On the other hand, developers and businesses have to seek for new ways of exploiting available resources in close proximity to their plots based on key words such as sustainability and waste resource management towards energy.

It is rather difficult, in financial terms, to adopt a different way of using a waste resource as a new energy source. The initial cost is higher compared to a typical heating setup (gas- or oil-based heating systems). However, the need to alter the perspective of using diverse resources is becoming more intense than ever. Until now, the direct use of the wastewater within an underground environment as an energy source is limited. Apart from the Glasgow subway system, no other subway has used directly the water to produce heat energy out of it. The immense water quantities are a promising secondary energy source if the basic steps described previously will be taken into consideration. Alongside, subsidy schemes supported by public bodies or investment consortiums may assist in putting forward such technologies and familiarise not only the stakeholders, but also the public on how to accept smart reuse of a waste resource.

5. Conclusions

The current study presents the outcome of a trial heating system from a waste resource and the importance of a primary energy saving in the Glasgow Underground using the wastewater through a WSHP.

This trial demonstrates that this positive feedback provides a promising output for implementing a viable waste to energy case. It also highlights the opportunity to roll out similar heating setups to other underground networks across Europe. Nonetheless, further similar cases have to be studied to ensure an economical viable installation. A number of incentives may additional support this relatively new heating technology, such as the Renewable Heat Incentive (RHI) [18].

The benefit of reducing the operational as well as the maintenance cost of the existing wastewater discharge system has also to be considered as another positive outcome apart from using a water sourced heat pump with an overall reduced cost due to the non-existence of boreholes which is translated into less capital cost for such an installation.

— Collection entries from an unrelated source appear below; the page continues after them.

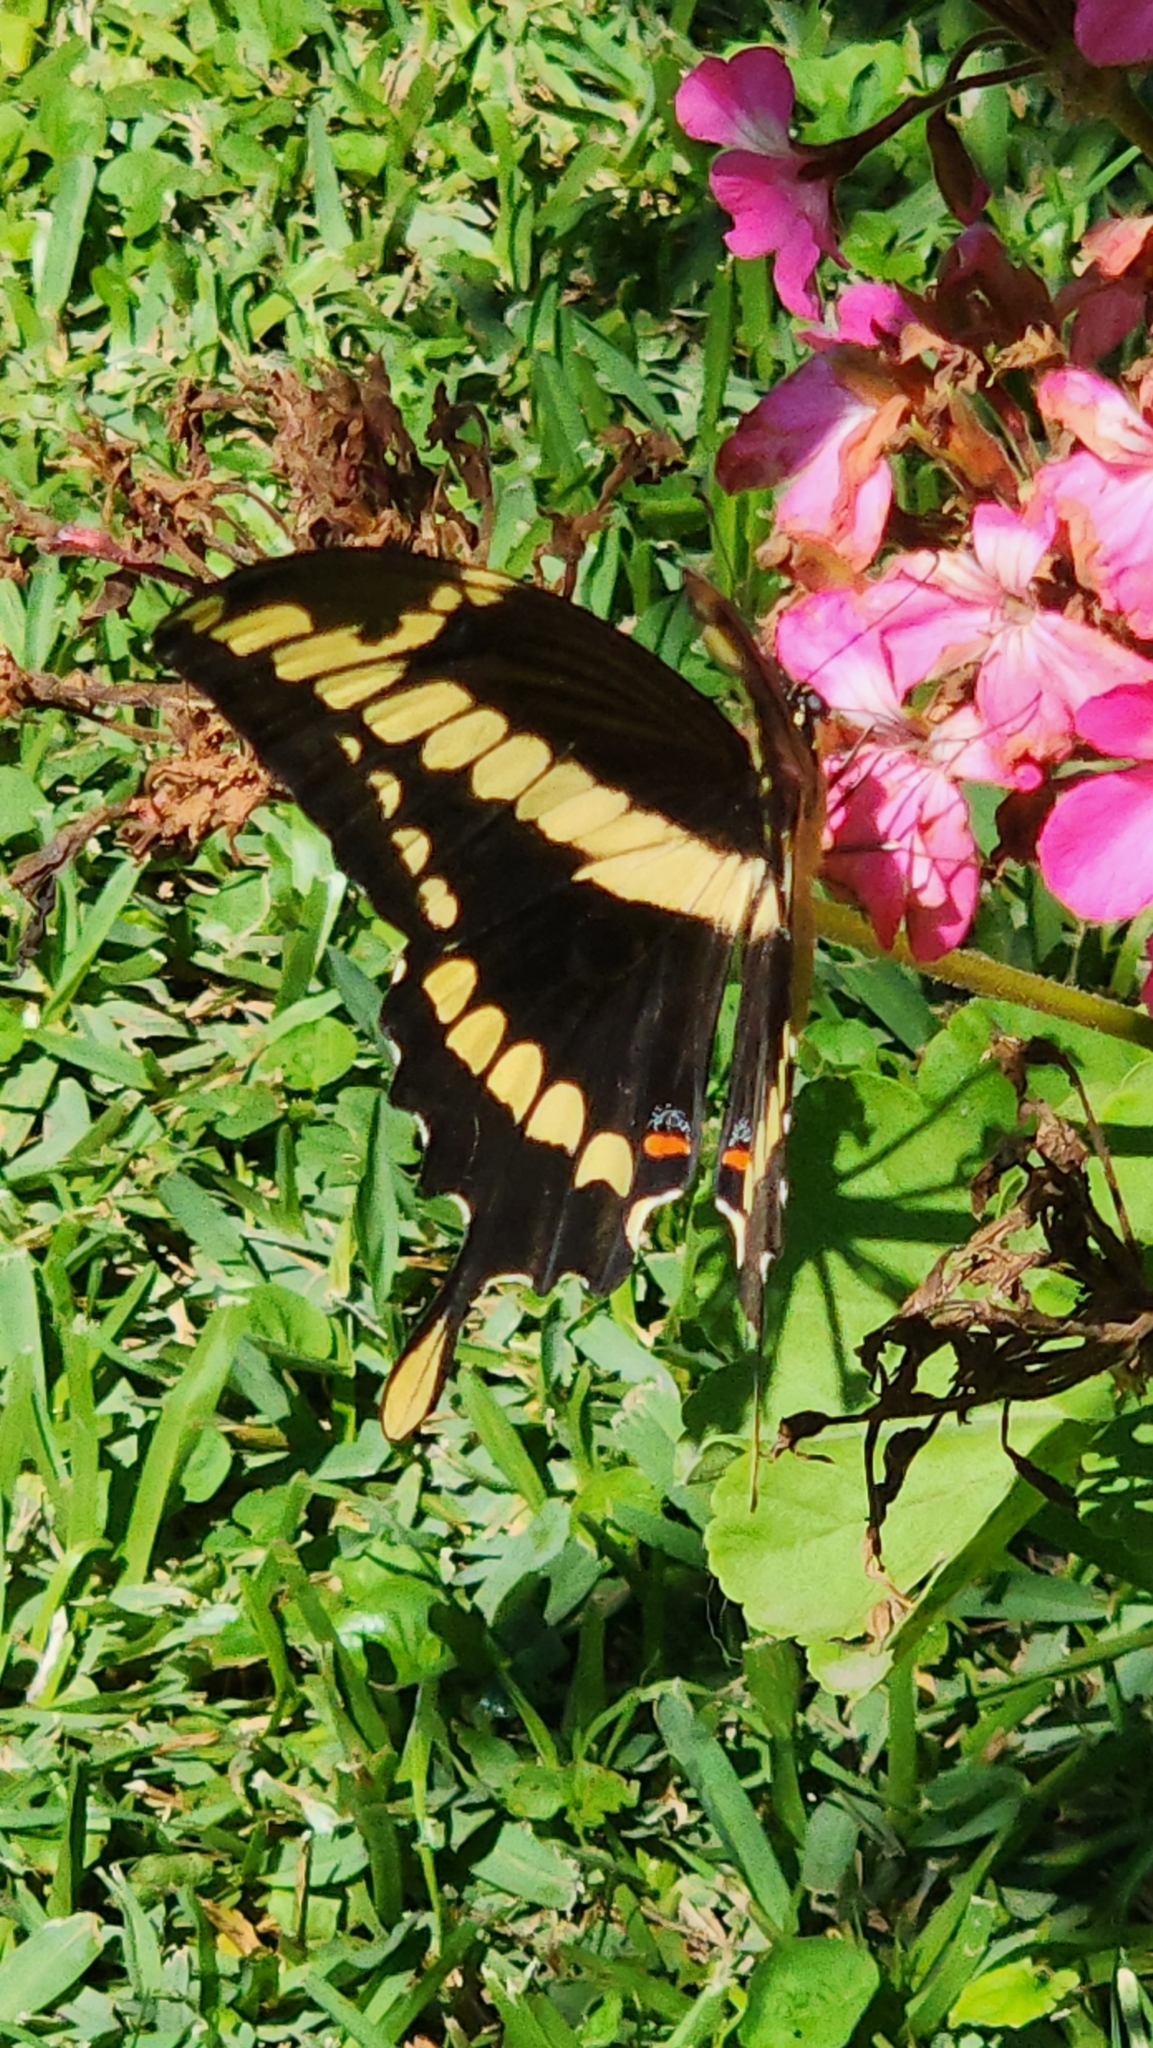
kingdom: Animalia
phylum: Arthropoda
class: Insecta
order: Lepidoptera
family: Papilionidae
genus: Papilio
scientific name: Papilio thoas
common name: King swallowtail
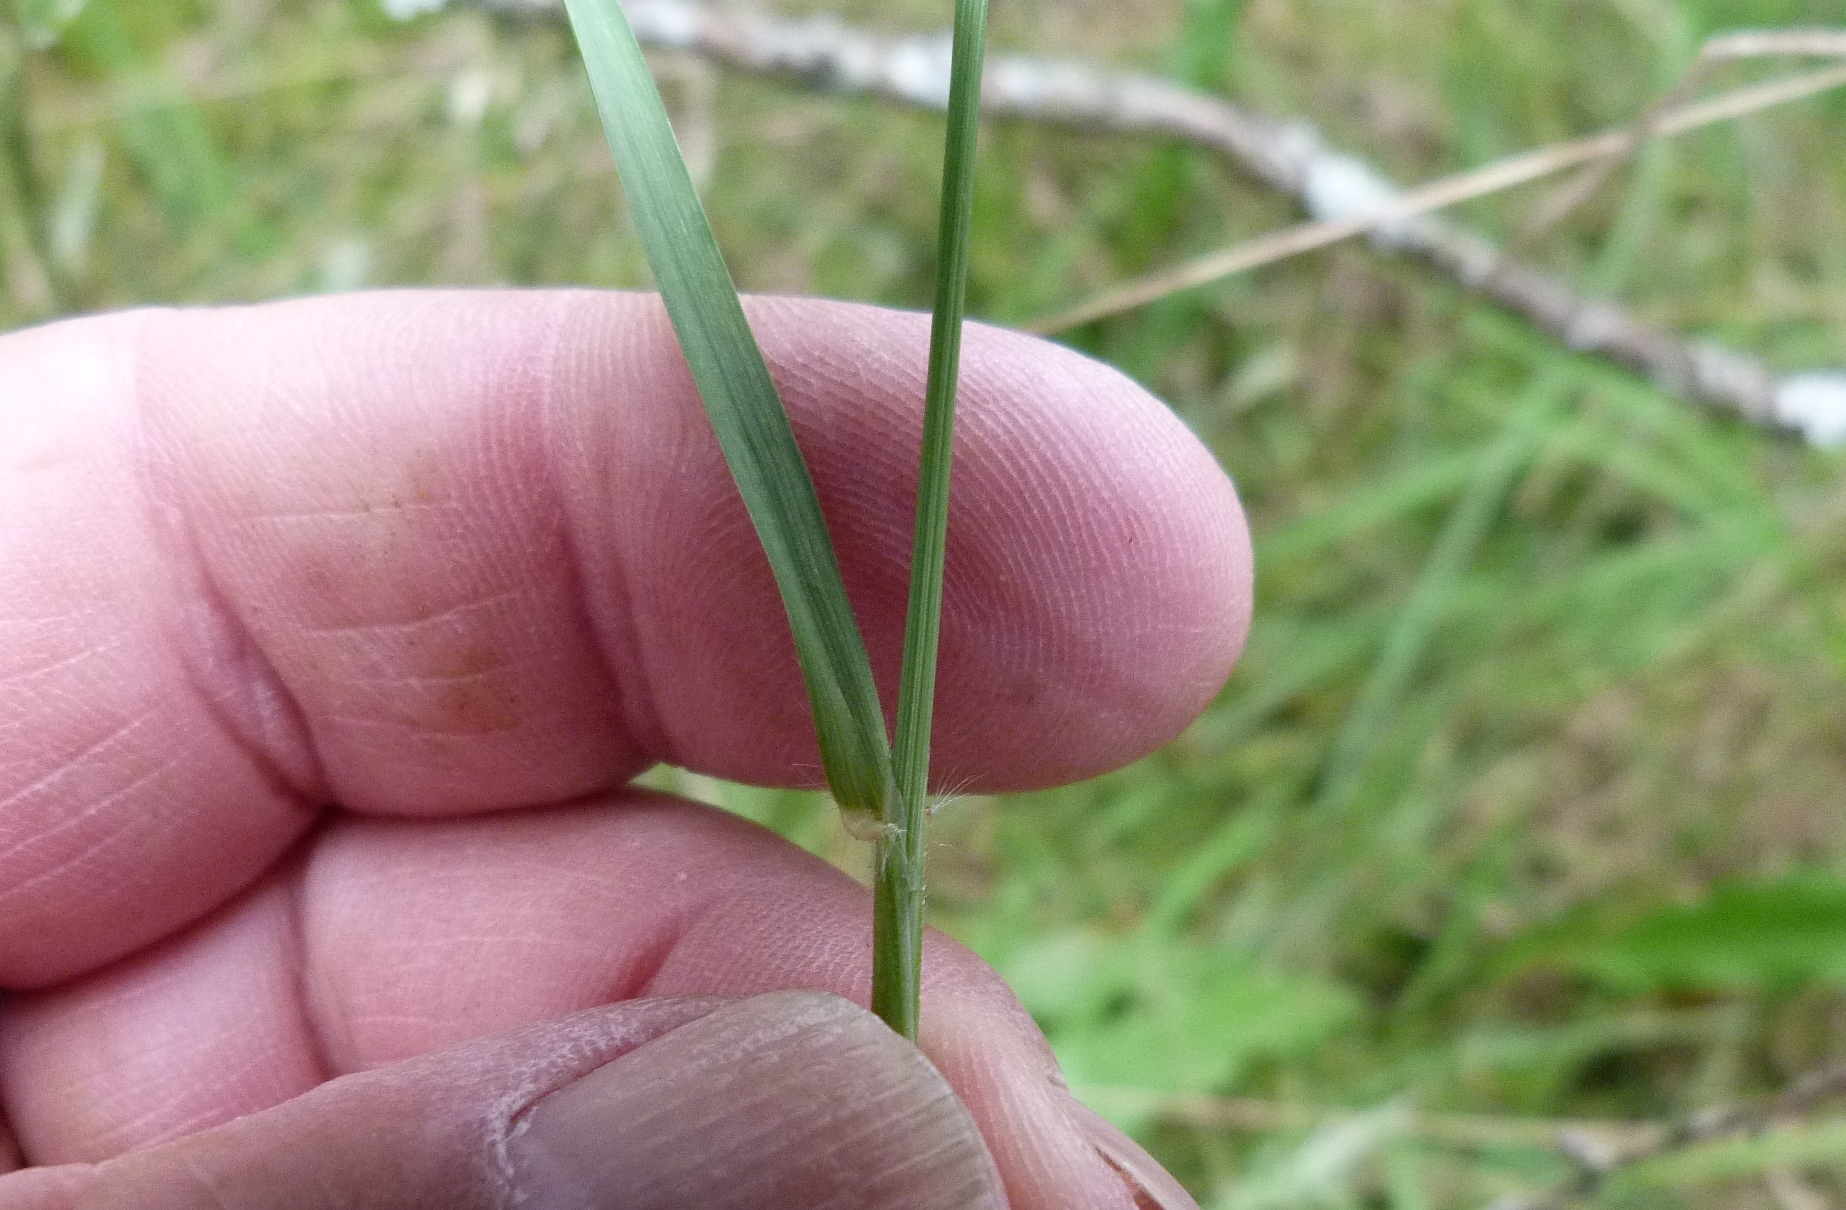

Additional tools to identify the actual areas where the heat demand is high are also needed to make this a reality with an affordable cost [19]. A detailed analysis of the energy supply potentials in areas in close proximity to the Glasgow Subway System has been undertaken demonstrating future possible applications.

The existence of the Glasgow Heat Map (through the Scottish government) has shown potential areas with a high heat demand helping to identify potential customers for the excess heat output. This is expected to assist in scheduling further heat output exploitation. Even though a number of cases with regard to the use of waste resources to produce energy in underground environments have already been implemented, there has not been anything similar to the Glasgow Subway approach detected elsewhere. As this study presents, direct use of the wastewater to produce heat energy has potential in European cities with a metro system. After taking readings and measurements of the water’s temperature and flow, then it is all about achieving the right collaborations between the Metro company and the nearby premises/businesses. The closer the distance between the source of energy and the final distribution point is, the more efficient and cost effective the installation will be. Commercial alliances and further funding have to be found through national or European schemes and trusts to subsidise large-scale heating installations in order to exploit the excess heat output. This approach is expected to assist in applying the same setup and take advantage of shallow geothermal sources in similar underground environments worldwide.